桂信子賞は女性俳人の活躍に対して贈られる…


 桂信子賞は女性俳人の活躍に対して贈られる賞で、今年1月に授与されたのは恩田侑布子さん。桂の関係資料を収蔵する兵庫県伊丹市の柿衞文庫で授賞式と記念講演会が開かれた。

 この時の講演を聴いた「藍生」主宰で同賞選考委員の黒田杏子(ももこ)さんは、恩田さんの言葉の才能と美貌に感動し、「聴いた人が少なく、もったいない」と、東京での講演会を準備した。

 「花と富士 日本の美と時間のパラドクス」と題して、その講演会が文京区の文京シビックセンターで「藍生」の主催で開かれた。発端は、2013年に恩田さんが評論集『余白の祭』で第23回ドゥマゴ文学賞を受賞したことだった。

 翌年にフランスでの講演の機会が与えられ、3都市で開催。「フランス人は俳句をよく知っているので、初心者向けではなく、突っ込んで専門的に話してほしい」という要望が伝えられた。

 それに応えるように、恩田さんは俳句と東洋芸術の伝達者として自らを表現したのだった。フランス人に対するのと同じ趣旨で語ったのが今度の講演会。自作の朗読はフランス語と日本語とで行った。

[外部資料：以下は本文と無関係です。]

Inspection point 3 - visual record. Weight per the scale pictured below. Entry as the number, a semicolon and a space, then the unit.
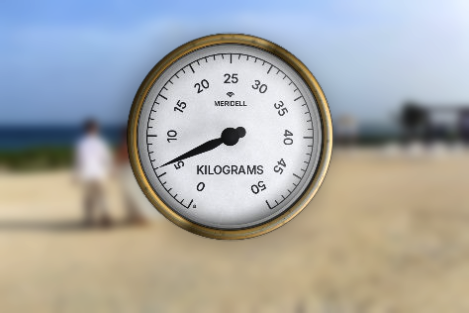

 恩田さんは静岡市葵区吉津に暮らしていて、四季を通して見ているのが富士山だ。この日本一の山とサクラを題材に、儚(はかな)いものに永遠を見る日本人の特異な時間感覚や、余白について語った。「東洋の精神がフランスでは待たれていたのです」という。世界から関心を持たれている日本の美学である。